_Aim of the task_
All of the data below should come back exactly as written, minus its images.

_Data section_
= = =
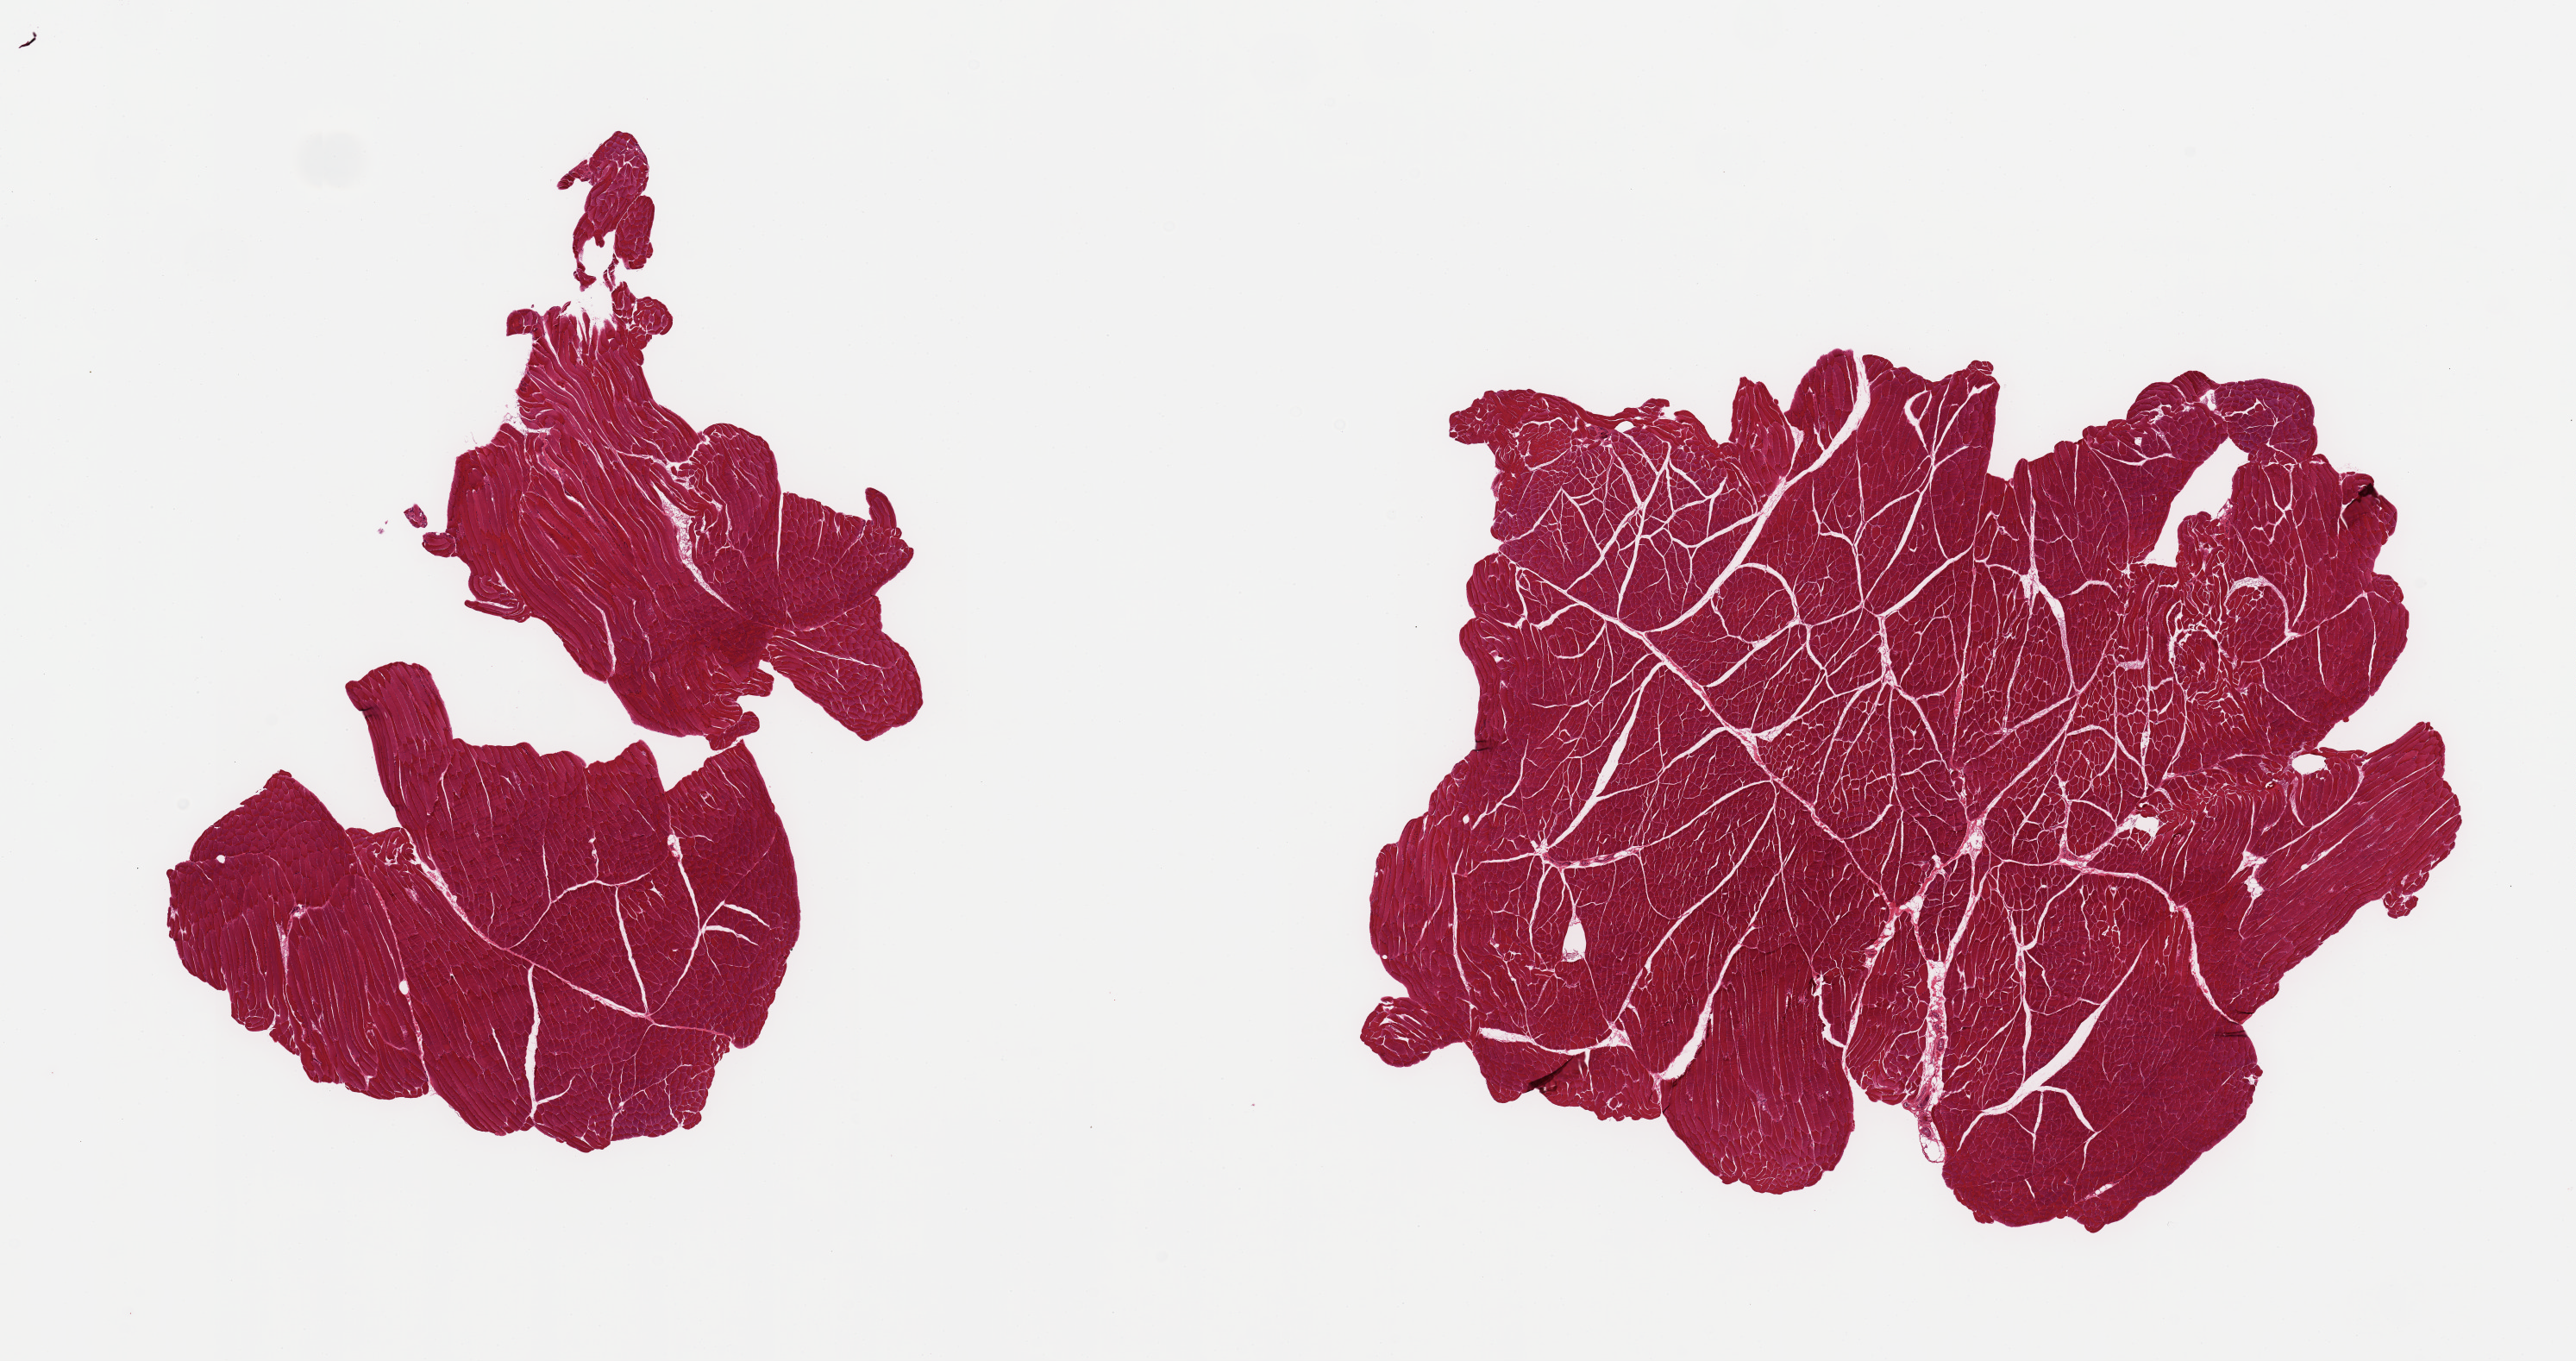
Digitized H&E-stained section — whole scanned area (about 23.6 x 12.5 mm, slide scanned at 20x) shown as a low-resolution overview. PAXgene-fixed, paraffin-embedded tissue. Section of skeletal muscle (target tissue). Tissue donor sample. Female donor.
Review note (as recorded): 2 pieces, ~5% interstitial fat/vascular elements.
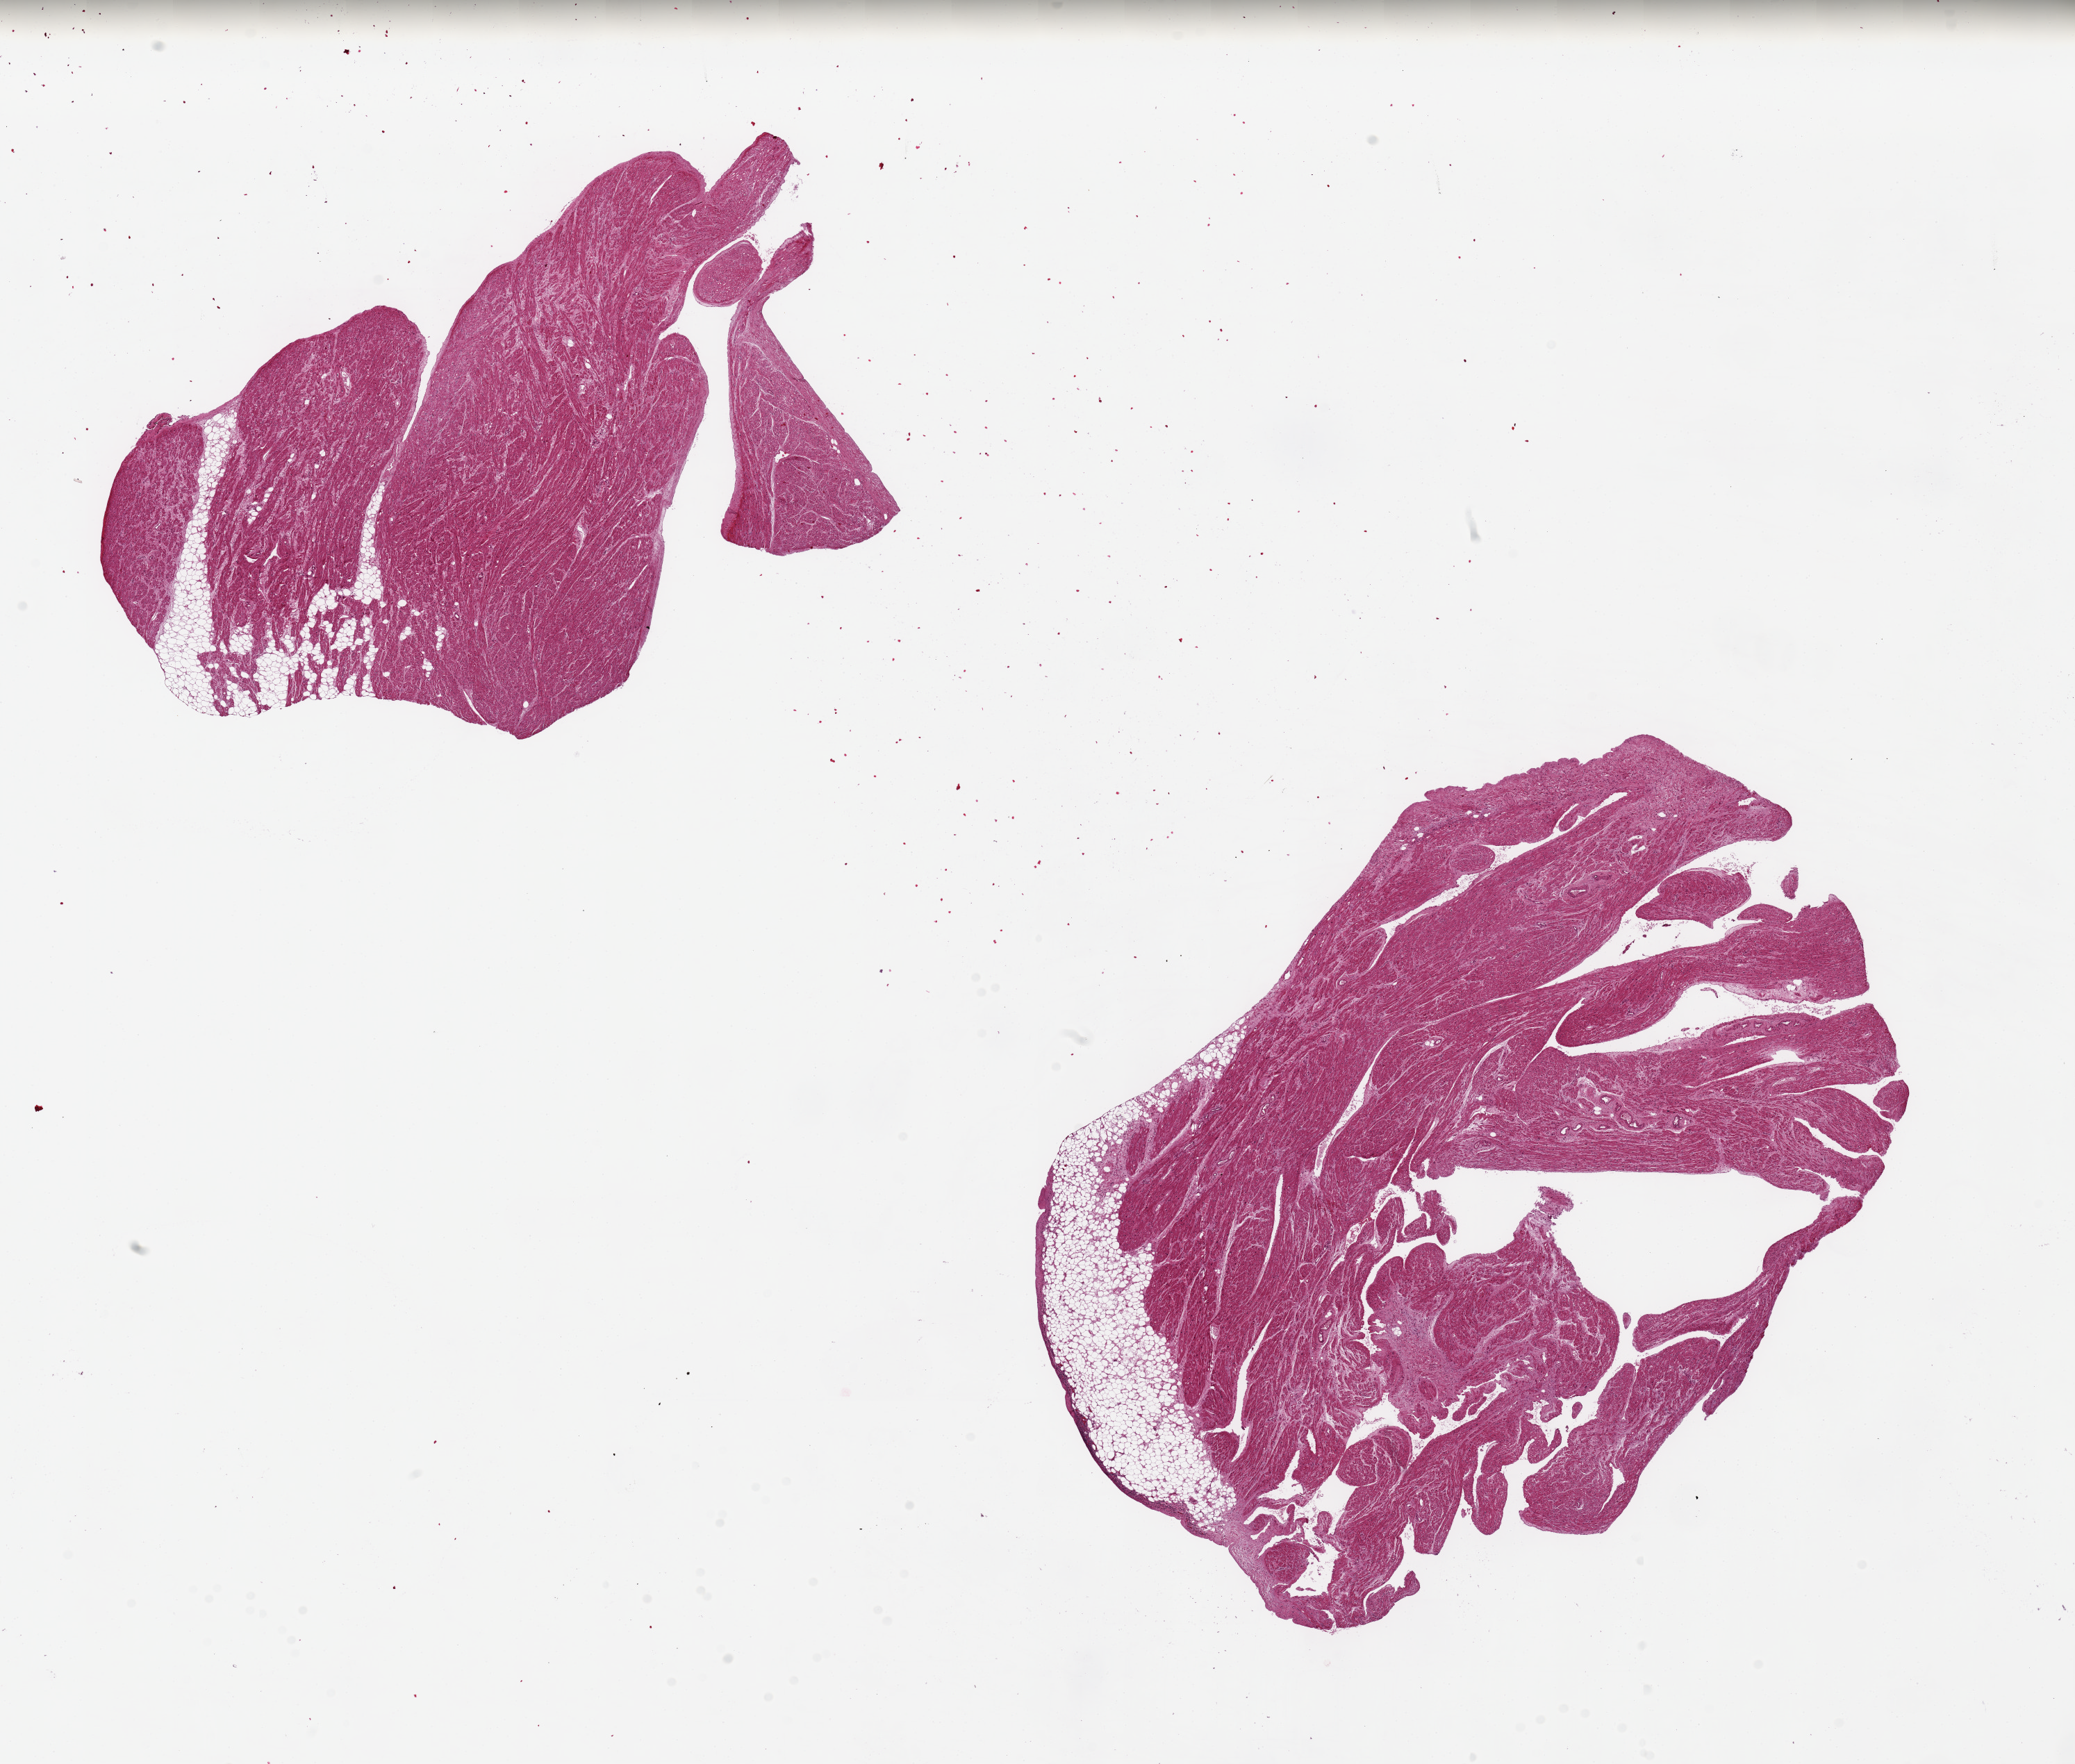
Digitized haematoxylin and eosin-stained section, brightfield — a low-resolution overview of the entire scanned area, about 23.6 x 20.1 mm; PAXgene-fixed paraffin-embedded (PFPE) section; section of auricular appendage (target tissue); tissue donor sample. Donor sex: male.
Pathologist's review note for this sample: 2 pieces, 9x7 & 11x8mm; layer of adherent fat, ~0.5mm.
= = =
_Task solution_
Digitized H&E-stained section — whole scanned area (about 23.6 x 12.5 mm, slide scanned at 20x) shown as a low-resolution overview. PAXgene-fixed, paraffin-embedded tissue. Section of skeletal muscle (target tissue). Tissue donor sample. Female donor.
Review note (as recorded): 2 pieces, ~5% interstitial fat/vascular elements.
Digitized haematoxylin and eosin-stained section, brightfield — a low-resolution overview of the entire scanned area, about 23.6 x 20.1 mm; PAXgene-fixed paraffin-embedded (PFPE) section; section of auricular appendage (target tissue); tissue donor sample. Donor sex: male.
Pathologist's review note for this sample: 2 pieces, 9x7 & 11x8mm; layer of adherent fat, ~0.5mm.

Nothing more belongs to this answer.